France’s Normandy region offers a brilliant buffet to culinary tourists road tripping from Dieppe to Cherbourg. Normandy’s fertile soil supports countless crops but it’s the noble apple and pear which are most famous here. The region supports countless varieties, used wildly in cooking, and for cider, Calvados and sparkling poiré. The rich milk offered by Norman cattle produce velvety cream, butter and fine fromage (hands up for camembert)! Chicken, beef and pork graze with glee offering a carnivores delight while fisherman on the coast haul treasures from the English Channel offering seafood fans fresh Dover sole and shucked oysters!
10 Tastes of Normandy France
This world-famous cows milk surface-ripened cheese was invented by Marie Harel in 1791 during the Revolution. Legend has it the recipe was passed down to her by a refugee priest she helped. A statue in honour of “The Mother of Camembert,” stands in the village of Camembert (there is also a Camembert Museum in the shape of a Camembert box). An authentic camembert should have a generous flavour and its texture should be soft but not runny. Best enjoyed with a crunchy baguette and bottle (or two) of wine.
The Cider Route, to the east of Caen, is a 40km marked tourist trail throughout the picturesque area of Pays d’Auge. A genuine postcard of Normandy, the Cider Route takes you to the heart of the Pays d’Auge to discover cider, calvados and pommeau producers in a setting adorned with apple orchards and half-timbered houses. Sailors from the Basque Country are said to have introduced cider, or sagardoa (Basque for apple wine), to Norman mariners as early as the sixth century, and by the 12th century, the Spaniards had exported cider making to Normandy. By the 1600s, cider had supplanted cervoise (an ancient barley beer) as the region’s tipple, which it remained until the middle of the last century when beer took over. Whenever you’re looking for a thirst quench opt to order a locally produced apple cider or if you’re lucky and find a bottle of Le Pere Jules you’ll relish in the region’s harder to find Perry.

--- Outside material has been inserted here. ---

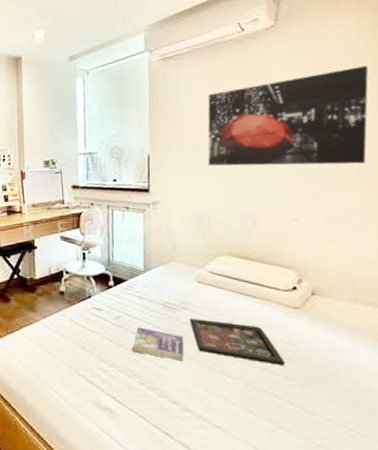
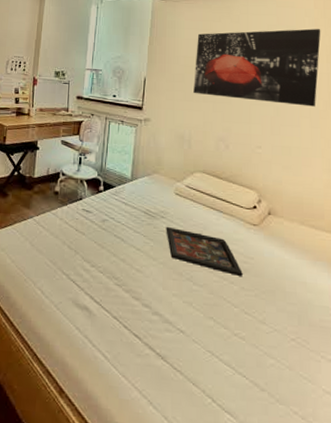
book: present [131,327,184,362] -> none [112,231,159,267]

Calvados is an apple brandy produced within the Calvados appellation contrôlée in Normandy. It is distilled from cider made from specially grown and selected apples, from over 200 named varieties. It is not uncommon for a calvados producer to use over 100 specific varieties of apples, which are either sweet (such as the Rouge Duret) or tart (such as Rambault). The fruit is harvested and pressed into a juice that is fermented into a dry cider and then distilled into eau da vie. After two years of aging in oak casks, it can be sold as Calvados. The longer it is aged, the smoother the drink becomes so splurge on a sip from a 10 or 15 year aged bottle.
Poulet Vallee d’Auge
The key Norman ingredients, cider and cream, are combined to make this delicious chicken dish from the Pays d’Auge. Chicken pieces and mushrooms are sautéed in butter, then braised in a sauce of cider, Calvados and cream. An unforgettable decadence!
If you’ve got a sweet tooth head into any of Normandy’s petite patisseries and you’re liking to find a few treats named after the region. At the iconic Paul bakery I nibbled through a decadent Flan Normand featuring the region’s two favourite fruits (pear and apple) muddled with rich almond paste.
Filets de Sole Normande
Occupying pride of pace amongst the catch brought by Normandy’s fishermen is the magnificent Dover sole, in French sole Normande. It is equally delicious cooked simply, with butter, or as in Dieppe, with shrimps and mussels in a creamy veloute sauce.
Omelette de la Mere Poulard
Annette Poulard (1861-1931) was patronne of a hotel in Mont-St-Michel which today still serves up her secret omelette recipe at La Mere Poulard. The exact recipe for her famously perfect omelettes, available at any time of the day for hungry visitors who had crossed the bay on foot or by horse and cart, is not known. We do know, however, that she never let the butter brown, beat the eggs vigorously in a copper bowl, possibly separating the yolks and whites first, and stirred continuously as she cooked the in her long-handled pan.
Ice Cold Kronenbourg
When keen on slurping an ice cold beverage most locals indulge in the regions celebrated cider but if you fancy on a more bitter beer option you’ll always find a pint of France’s iconic Kronenbourg on tap. The brewery was originally founded in 1664 by Geronimus Hatt in Strasbourg, Holy Roman Empire though its name comes from the area in Alsace where the brewery relocated in 1850.
There’s no finer way to wake up to the world then by slicing through a delicate crepe. Normandy’s paper-thin pancakes are traditionally served with slices of sweet apple and pear and drizzled with honey.
One can’t say they’ve visited France until they’ve kicked back at a brasserie and sliced through the country’s national dish, steak frites. Historically, the rump steak was used for this dish but today the steak is more commonly an entrecôte (rib eye), pan-fried rare (“saignant” – literally “bloody”), in a pan reduction sauce, although hollandaise, béarnaise or roquefort sauce are not uncommon.